September 06, 2013

Erich Maria Remarque

Erich Maria Remarque

Once I finished reading about Erich, I turned south and took up his opposite as far as taking refuge in nationalism and longing for a more heroic era are concerned. Gabriele D’Annunzio resembled Remarque only in his womanizing, although Remarque far outstripped the Italian braggart in looks and overall numbers. Hughes-Hallett’s biography of the Italian poet is the third one I’ve read, and it has made me revise my opinion of that particular showoff. Philip Julian’s bio of long ago had put the Italian in my pantheon of heroes, later diminished a bit by John Woodhouse’s evenhanded study, now gone down the drain altogether. D’Annunzio fornicated, took lots of drugs, ran up enormous debts, and relentlessly promoted himself. He was, however, a wonderful poet while hobnobbing with the rich and famous. And he did fight capitalism’s excesses while promoting law and order, the country’s dignity, and economic development. He was the father of fascism before Mussolini, although as my friend Andrei Navrozov wrote in Chronicles, “he was a social climber compared with the likes of whom Cecil Beaton resembled a Franciscan friar.”

He sounds trivial, all right—interior decorating was his lifetime obsession—but Nietzsche was his God, turning him most of the time into an egomaniacal fool. Unlike the German writer, the Italian was a frightful gnome with green teeth and no hair. And he preached war at all times.
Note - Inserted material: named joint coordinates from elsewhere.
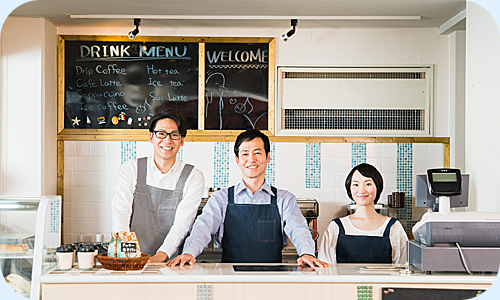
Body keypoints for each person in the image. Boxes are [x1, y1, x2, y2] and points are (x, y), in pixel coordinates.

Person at [166, 129, 328, 268]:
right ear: (237, 159)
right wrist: (188, 252)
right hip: (230, 277)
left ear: (268, 157)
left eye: (257, 153)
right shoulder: (221, 199)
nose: (251, 159)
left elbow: (298, 229)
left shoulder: (284, 199)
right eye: (245, 154)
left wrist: (307, 253)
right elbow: (202, 228)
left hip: (272, 279)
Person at [111, 109, 204, 262]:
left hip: (170, 262)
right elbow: (120, 212)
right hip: (130, 258)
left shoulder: (193, 176)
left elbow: (183, 224)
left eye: (174, 135)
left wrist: (160, 256)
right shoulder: (130, 168)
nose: (167, 140)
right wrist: (128, 254)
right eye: (161, 133)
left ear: (182, 141)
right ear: (151, 137)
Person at [318, 163, 408, 264]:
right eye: (356, 184)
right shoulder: (335, 227)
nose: (361, 190)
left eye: (368, 184)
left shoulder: (393, 227)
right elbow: (325, 270)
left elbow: (403, 267)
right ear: (349, 189)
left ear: (378, 187)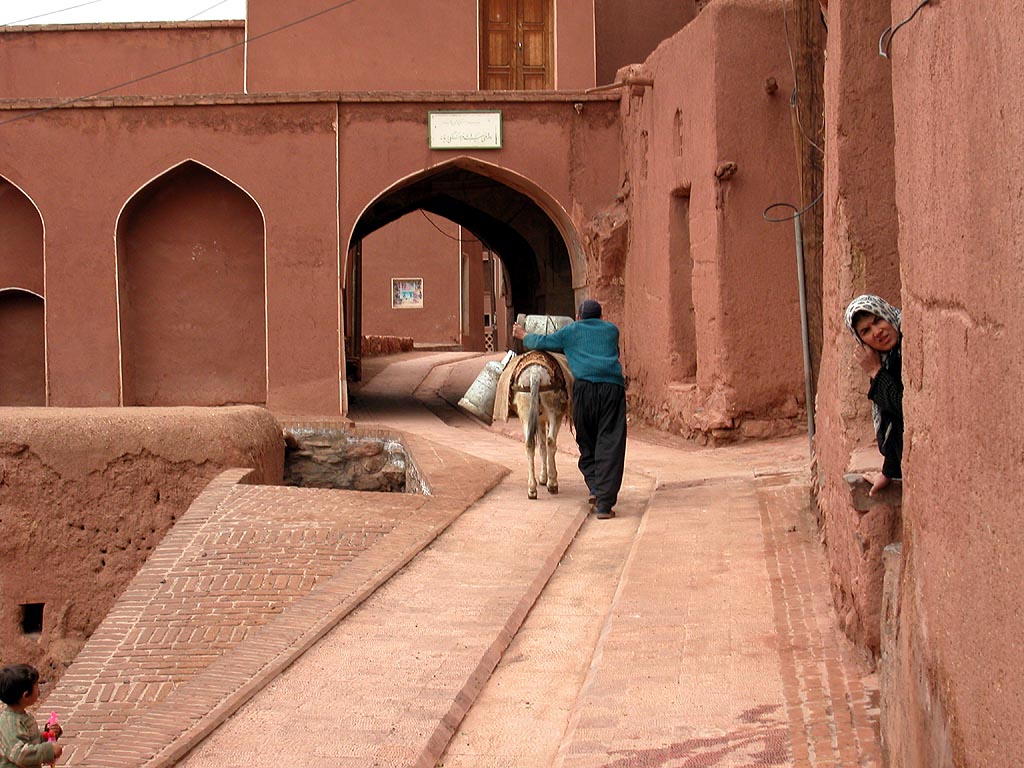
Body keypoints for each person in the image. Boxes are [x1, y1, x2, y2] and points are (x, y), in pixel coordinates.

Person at [512, 299, 626, 519]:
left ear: (580, 317)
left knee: (587, 441)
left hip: (583, 391)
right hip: (612, 389)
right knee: (610, 442)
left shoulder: (571, 331)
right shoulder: (612, 331)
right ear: (601, 316)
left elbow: (544, 341)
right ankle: (603, 502)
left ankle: (595, 487)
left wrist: (524, 335)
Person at [844, 294, 903, 496]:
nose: (877, 332)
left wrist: (877, 374)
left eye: (878, 319)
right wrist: (888, 472)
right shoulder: (887, 361)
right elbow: (895, 422)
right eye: (866, 331)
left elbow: (906, 409)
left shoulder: (908, 347)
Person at [0, 664, 62, 768]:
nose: (39, 690)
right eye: (36, 686)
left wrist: (49, 734)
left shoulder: (23, 716)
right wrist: (48, 750)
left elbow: (32, 742)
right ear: (26, 695)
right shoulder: (9, 724)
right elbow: (21, 755)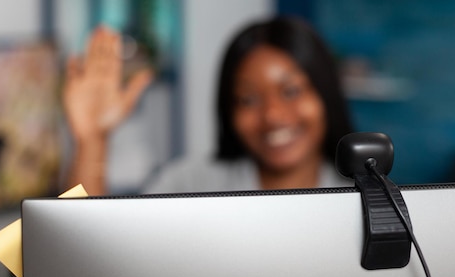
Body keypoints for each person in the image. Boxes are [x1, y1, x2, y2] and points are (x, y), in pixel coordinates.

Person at [63, 16, 354, 195]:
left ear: (324, 92)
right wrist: (92, 140)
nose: (273, 115)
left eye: (291, 91)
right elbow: (82, 259)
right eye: (248, 99)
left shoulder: (365, 199)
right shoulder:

That’s why I loved him when I was young and now love the German’s pacifism. But in today’s egalitarian epoch, with the drab, colorless, PR-fashioned culture of nobodies, both writers emerge as supermen, their foibles forgiven, their pretensions excused.

Imitation is the poor man’s creation, and I’m about to be poor—I am almost ready to order a new boat—so last week I imitated Remarque and D’Annunzio by going to a chic dinner party at a friend’s house and drinking two bottles of Léoville-Las Cases 1982 followed up by a bottle of vodka. The mother of my children discovered me somewhere in the house bleeding from the head. Knocked out cold. The next morning I never felt better. And I have outlived those two already.